# tip up fishing for walleye



## grateful fisherman (Nov 4, 2009)

Me and my buddies are headed up to northern MI for some walleyes through the ice in January. Just curious as to how everybody rigs their tip ups for eyes. Thanks!
_Posted via Mobile Device_


----------



## ruffin'it (Aug 7, 2007)

I take my Pike tip-up with the braided line and ad a swivel, to the swivel I attach about 6 feet of 4lb fluorocarbon (stuff is practically invisible underwater). To the fluorocarbon I attach a split shot and a treble hook. A shiner hooked through the tail or just below the dorsel fin will make for great walleye bait. Set your minnow 4-6 inches off bottom.


----------



## fishnpbr (Dec 2, 2007)

Pretty much the same as ruffin'it but I use Maxima Ultragreen mono as a leader. A size 8 or 10 treble hook depending on the size of the bait.


----------



## Cedar River FinAddict (Oct 31, 2008)

On Little Bay de Noc I rig the spool with 30# Cortland Greenspot Dacron. I like it because it is white and you can see the direction the fish is running to help set the hook versus the black line that most companies currently market for tipups. On the dacron I thread a small button that I can slide back and forth easily to set the depth.

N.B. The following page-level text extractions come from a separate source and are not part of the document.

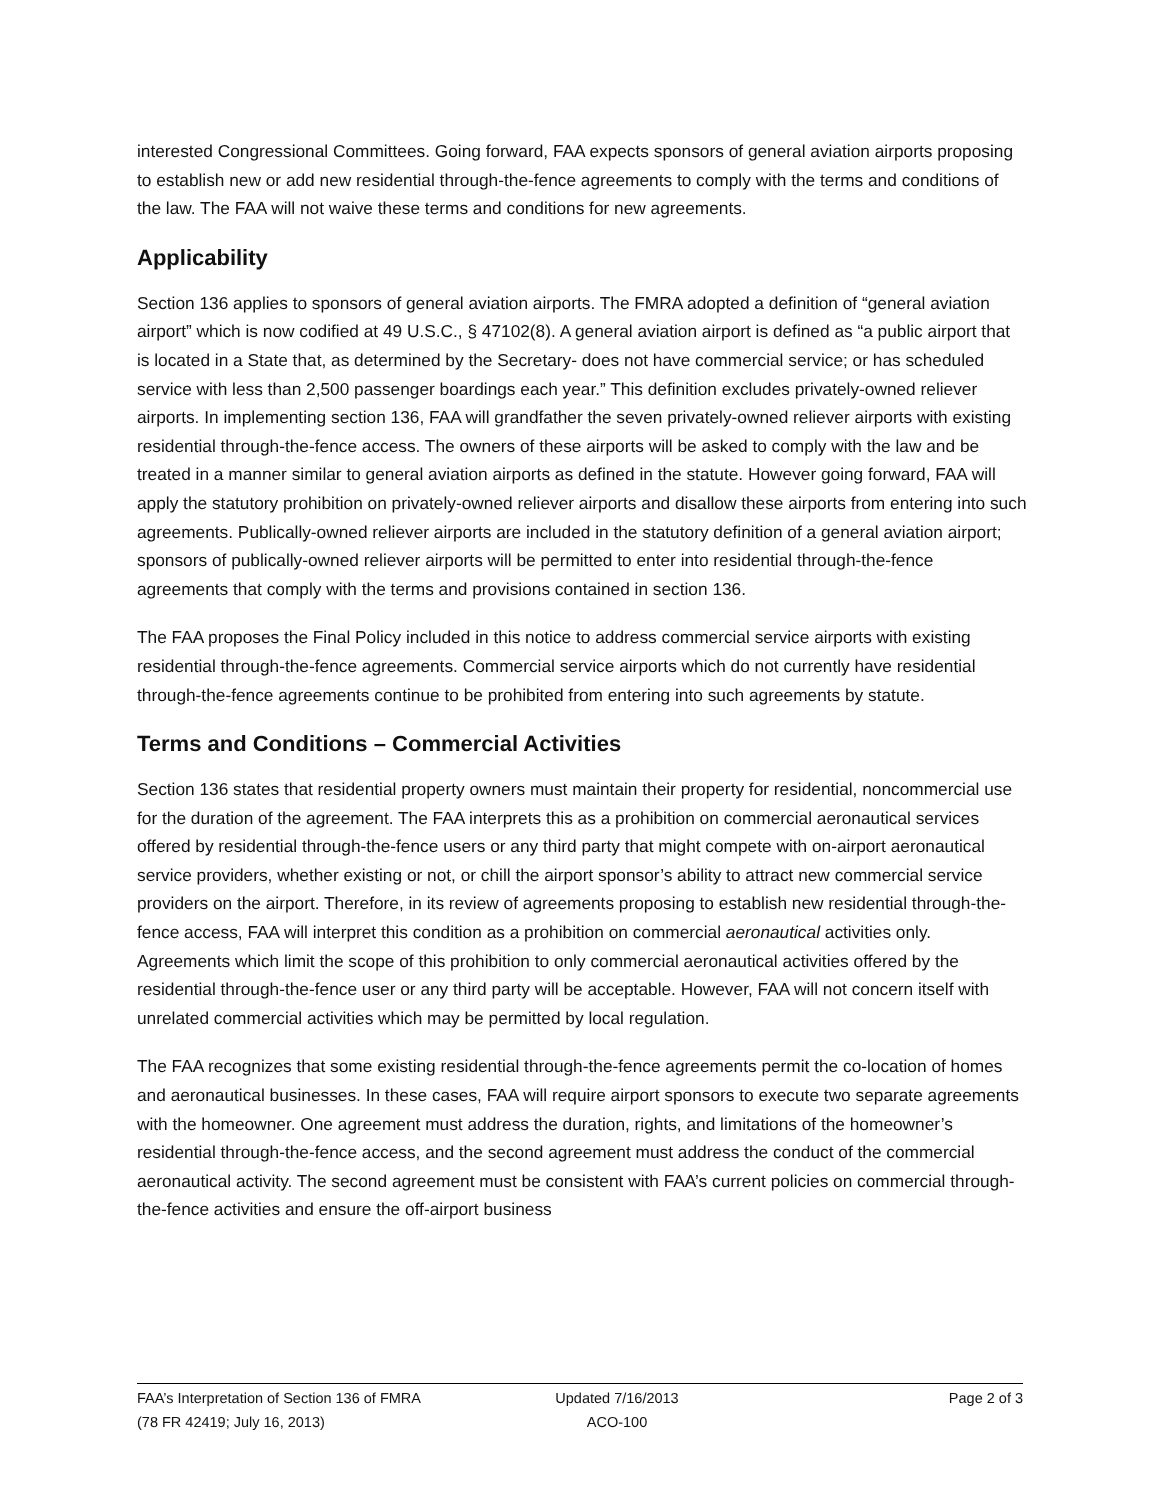interested Congressional Committees. Going forward, FAA expects sponsors of general aviation airports proposing to establish new or add new residential through-the-fence agreements to comply with the terms and conditions of the law. The FAA will not waive these terms and conditions for new agreements.
Applicability
Section 136 applies to sponsors of general aviation airports. The FMRA adopted a definition of “general aviation airport” which is now codified at 49 U.S.C., § 47102(8). A general aviation airport is defined as “a public airport that is located in a State that, as determined by the Secretary- does not have commercial service; or has scheduled service with less than 2,500 passenger boardings each year.” This definition excludes privately-owned reliever airports. In implementing section 136, FAA will grandfather the seven privately-owned reliever airports with existing residential through-the-fence access. The owners of these airports will be asked to comply with the law and be treated in a manner similar to general aviation airports as defined in the statute. However going forward, FAA will apply the statutory prohibition on privately-owned reliever airports and disallow these airports from entering into such agreements. Publically-owned reliever airports are included in the statutory definition of a general aviation airport; sponsors of publically-owned reliever airports will be permitted to enter into residential through-the-fence agreements that comply with the terms and provisions contained in section 136.
The FAA proposes the Final Policy included in this notice to address commercial service airports with existing residential through-the-fence agreements. Commercial service airports which do not currently have residential through-the-fence agreements continue to be prohibited from entering into such agreements by statute.
Terms and Conditions – Commercial Activities
Section 136 states that residential property owners must maintain their property for residential, noncommercial use for the duration of the agreement. The FAA interprets this as a prohibition on commercial aeronautical services offered by residential through-the-fence users or any third party that might compete with on-airport aeronautical service providers, whether existing or not, or chill the airport sponsor’s ability to attract new commercial service providers on the airport. Therefore, in its review of agreements proposing to establish new residential through-the-fence access, FAA will interpret this condition as a prohibition on commercial aeronautical activities only. Agreements which limit the scope of this prohibition to only commercial aeronautical activities offered by the residential through-the-fence user or any third party will be acceptable. However, FAA will not concern itself with unrelated commercial activities which may be permitted by local regulation.
The FAA recognizes that some existing residential through-the-fence agreements permit the co-location of homes and aeronautical businesses. In these cases, FAA will require airport sponsors to execute two separate agreements with the homeowner. One agreement must address the duration, rights, and limitations of the homeowner’s residential through-the-fence access, and the second agreement must address the conduct of the commercial aeronautical activity. The second agreement must be consistent with FAA’s current policies on commercial through-the-fence activities and ensure the off-airport business
FAA’s Interpretation of Section 136 of FMRA Updated 7/16/2013 Page 2 of 3
(78 FR 42419; July 16, 2013) ACO-100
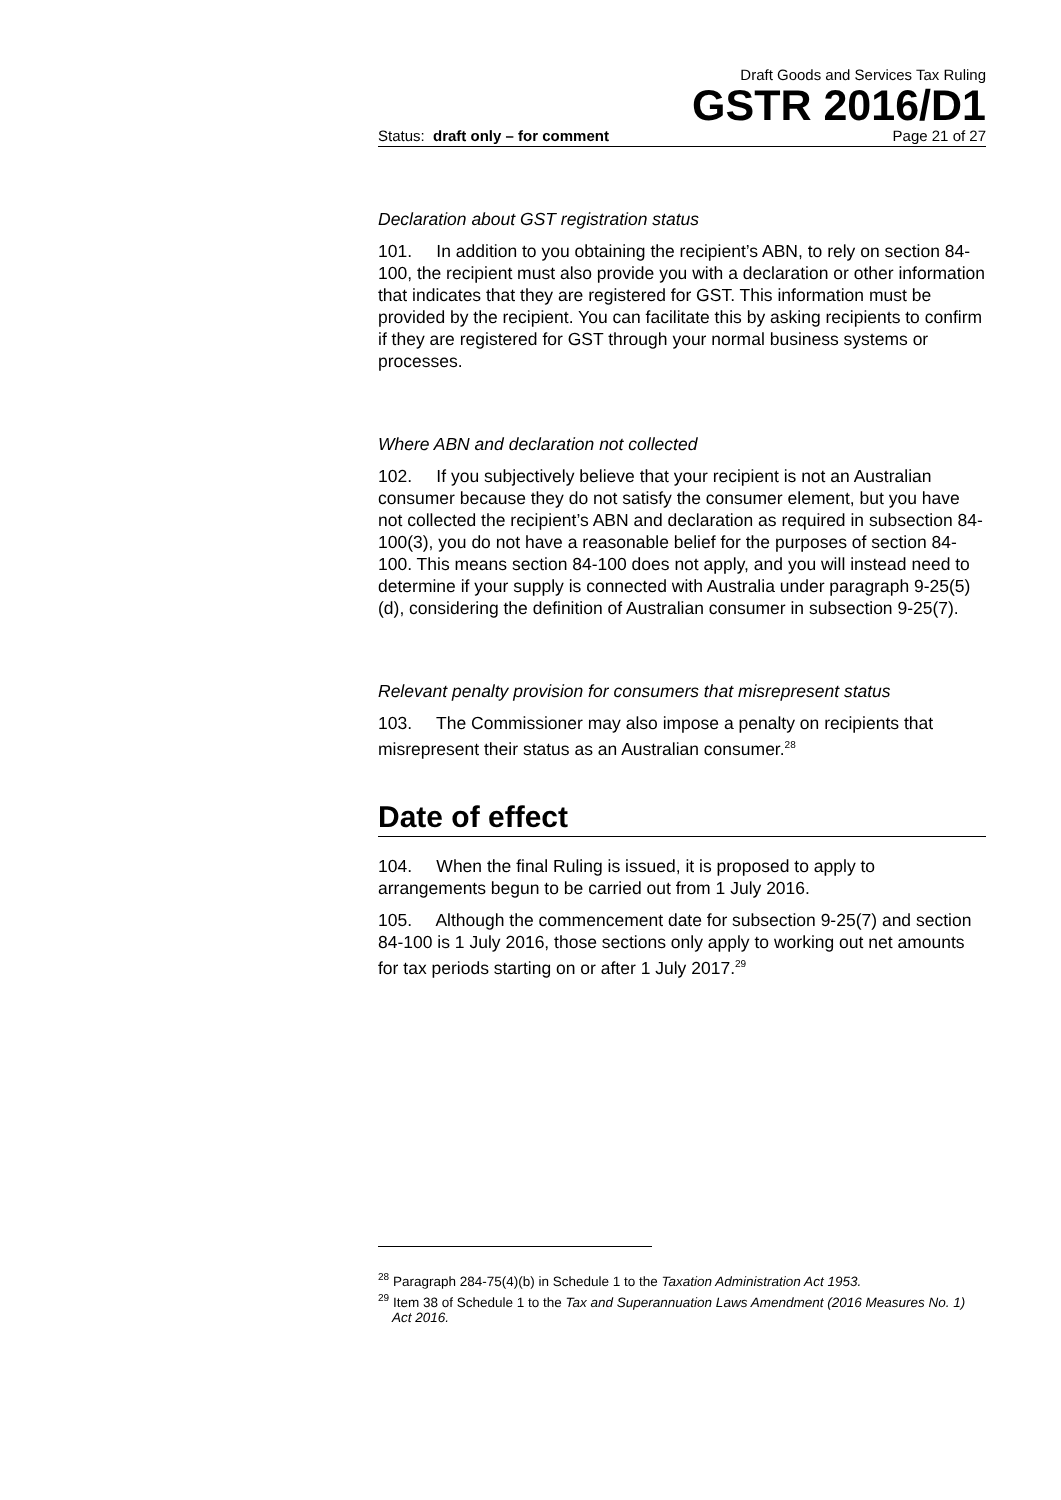Draft Goods and Services Tax Ruling
GSTR 2016/D1
Status: draft only – for comment Page 21 of 27
Declaration about GST registration status
101. In addition to you obtaining the recipient’s ABN, to rely on section 84-100, the recipient must also provide you with a declaration or other information that indicates that they are registered for GST. This information must be provided by the recipient. You can facilitate this by asking recipients to confirm if they are registered for GST through your normal business systems or processes.
Where ABN and declaration not collected
102. If you subjectively believe that your recipient is not an Australian consumer because they do not satisfy the consumer element, but you have not collected the recipient’s ABN and declaration as required in subsection 84-100(3), you do not have a reasonable belief for the purposes of section 84-100. This means section 84-100 does not apply, and you will instead need to determine if your supply is connected with Australia under paragraph 9-25(5)(d), considering the definition of Australian consumer in subsection 9-25(7).
Relevant penalty provision for consumers that misrepresent status
103. The Commissioner may also impose a penalty on recipients that misrepresent their status as an Australian consumer.<sup>28</sup>
Date of effect
104. When the final Ruling is issued, it is proposed to apply to arrangements begun to be carried out from 1 July 2016.
105. Although the commencement date for subsection 9-25(7) and section 84-100 is 1 July 2016, those sections only apply to working out net amounts for tax periods starting on or after 1 July 2017.<sup>29</sup>
<sup>28</sup> Paragraph 284-75(4)(b) in Schedule 1 to the Taxation Administration Act 1953.
<sup>29</sup> Item 38 of Schedule 1 to the Tax and Superannuation Laws Amendment (2016 Measures No. 1) Act 2016.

I attach 5-6 feet of 10# Seagar Fluorocarbon Leader Line using a small SPRO swivel. I use #8 Owner trebles with a #2 split shot about 8 inches above. Most of our tipup fishing is done with large 6+ inch suckers usually about 3-5 feet off bottom. 

Good Luck-


----------



## Oger (Aug 28, 2008)

ok I feel real stupid asking this question but I am new to this. I have used tips but cannot figure out how to control the depth of where the bait will be. Is it the spit shot above the hook? I also have tried pinching a split shot in front of that wire arm. I have the circle tip ups and a fold open one. Seriously I cant figure this out. Any help is appreciated.


----------



## woodie slayer (Feb 25, 2006)

i use 10 pound mono on my tip-ups ,then i ad a small barrel swivel an 6 foot of 6-8 pound fluro carbon line..(have tried 4 pound leaders but have had tooooooo many eyes break off at the hole thrashing) 
i pinch the split shot about 6 inches above a # 10 treble.
great for jumbo perch too



the reason i went back to mono was it doesn't ice up like the fire line does .nothing worse than trying to thaw out tip ups from the night before


----------



## Bagman (Apr 1, 2006)

Oger said:


> ok I feel real stupid asking this question but I am new to this. I have used tips but cannot figure out how to control the depth of where the bait will be. Is it the spit shot above the hook? I also have tried pinching a split shot in front of that wire arm. I have the circle tip ups and a fold open one. Seriously I cant figure this out. Any help is appreciated.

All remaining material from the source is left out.